Since token liquidity is a key factor in assessing the attractiveness of LST, and Lido holds a massive 60% share of this staking market segment, stETH re- staking through Mellow has clear advantages from a risk-adjusted perspective.
Although stETH holders can only get one airdrop opportunity under the EigenLayer mechanism, they can obtain Mellow and Symbiotic points by utilizing Mellow.
Meanwhile, many EigenLayer restaking projects have already distributed their first round of tokens, diluting the potency of their future rewards and cementing Mellow’s status as a top airdrop farm.
Once existing stETH capital migrates to this opportunity, and the underlying bull case for Symbiotic x Mellow re-staking becomes apparent, EigenLayer's employment capital will most likely flow from the associated LRT to stETH, ultimately triggering a measurable increase in Lido staking market share for the first time in two years growth.
Summarize
The SEC's attempt to designate Lido's stETH as a cryptoasset security poses unresolved risks to unregistered staking services, but the incident may have created a local bottom, leaving little unexpected danger until the pending litigation is decided years later Will destroy LDO.
A business does not need to be attractive to be a sound investment, and while re-staking has become a focus for cryptocurrency investors, staking providers can equally generate fees from depositor earnings, with the added benefit of a reliable revenue stream.
Lido has more than $30 billion worth of ETH under management, with an annual interest rate of 3%, and the protocol currently generates $1 billion in annual revenue at a 10% interest rate, giving the token a price-to-earnings (P/E) ratio of approximately 23x.
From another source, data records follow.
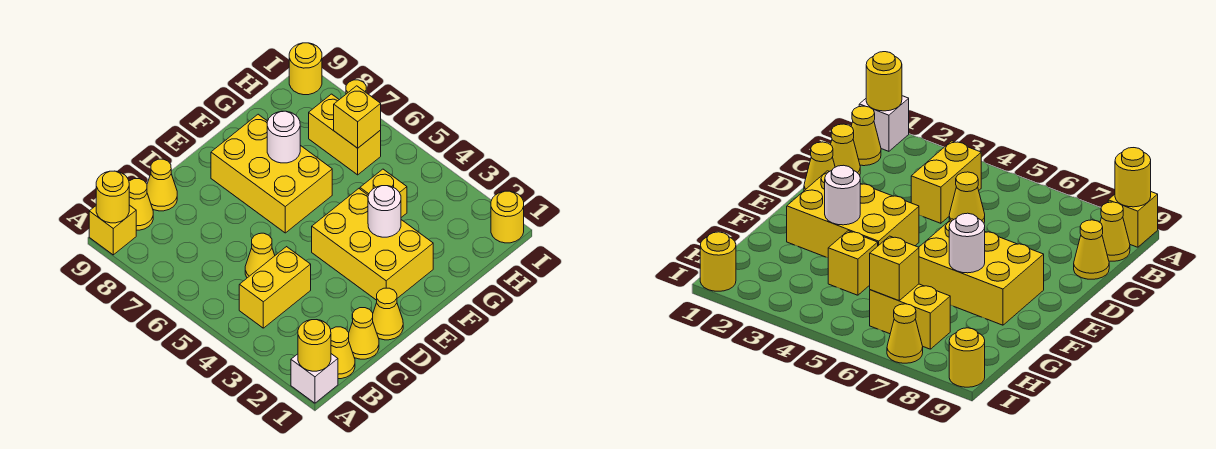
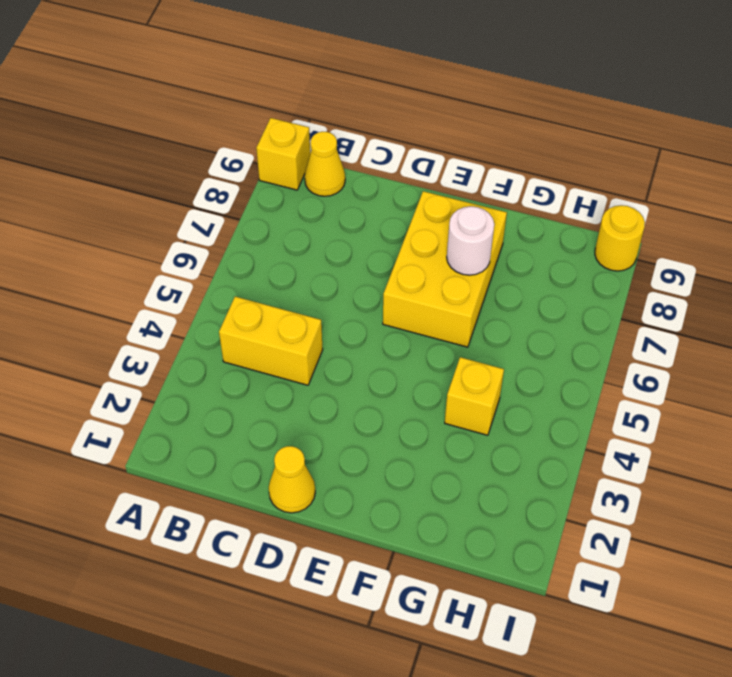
none -> white brick A1 level 1
none -> yellow cone B1 level 1
none -> yellow cone C1 level 1

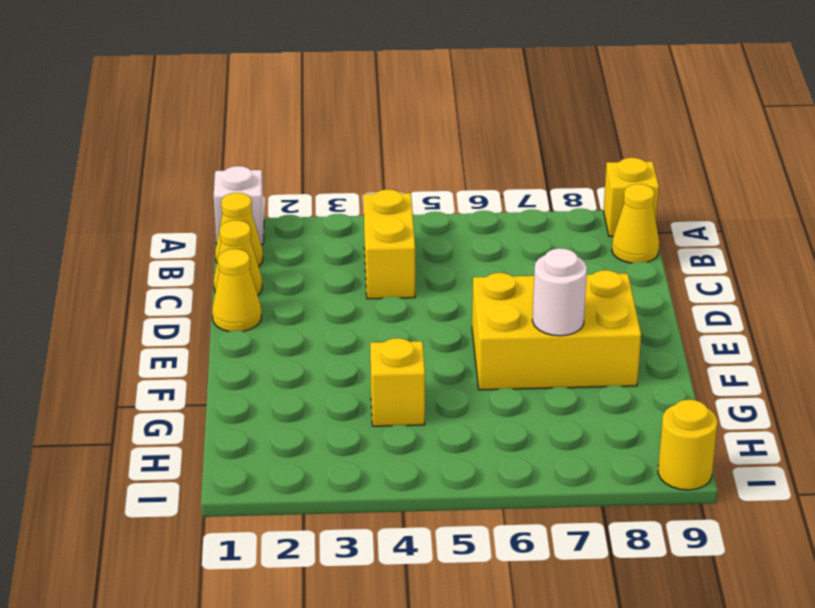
none -> yellow cone C5 level 1
none -> yellow cone C9 level 1
none -> yellow brick E2:F4 level 1

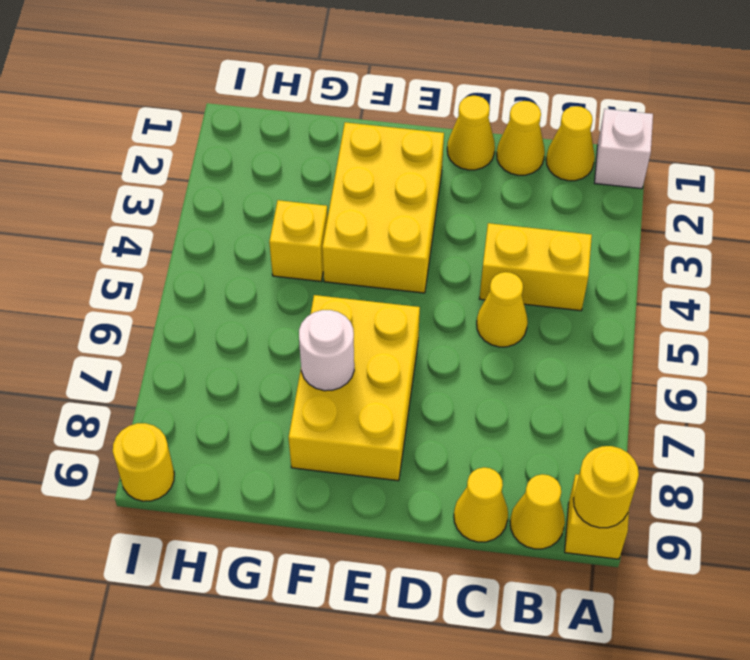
none -> yellow brick H6:H7 level 1
none -> yellow round brick I1 level 1
none -> yellow cone I7 level 1

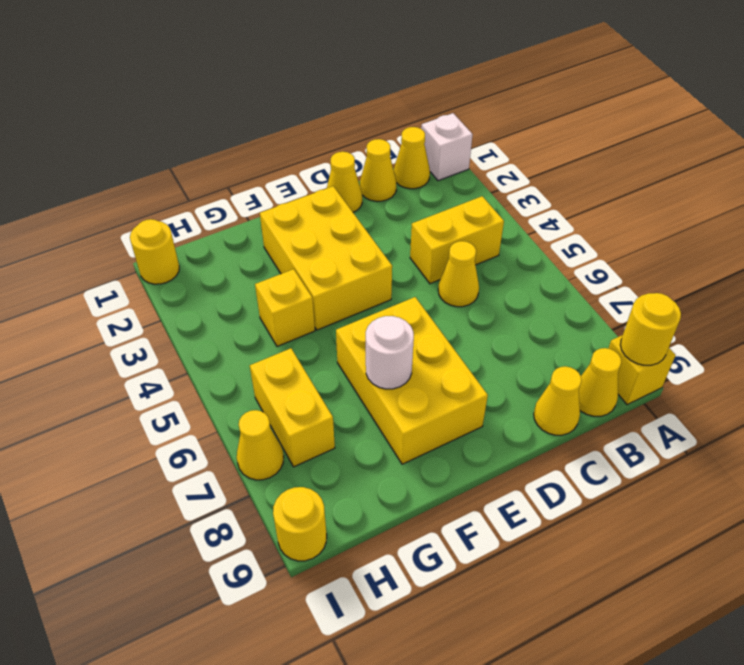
none -> yellow round brick A1 level 2
none -> white round brick F3 level 2
none -> yellow brick H6 level 2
While this is considered "average" for the stock, such a multiple appears to undervalue LDO given the high growth potential of the crypto industry and the aforementioned Lido-specific tailwinds.
There's no denying that Lido's current 10% management fee for running a low- cost software venture could easily be squeezed if competitors tried to corner the market with low-cost alternatives, however, extensive stETH integration and market-leading liquidity across DeFi Provides Lido with a degree of flexibility to charge additional fees for its services.
Assuming the Symbiotic ecosystem takes off in the coming months, stETH will once again approach the 33% staking concentration threshold, and while this will certainly reignite the debate over whether Ethereum should impose a hard cap on Lido, the decentralized social consensus It will be difficult, if not impossible, to implement such drastic network changes.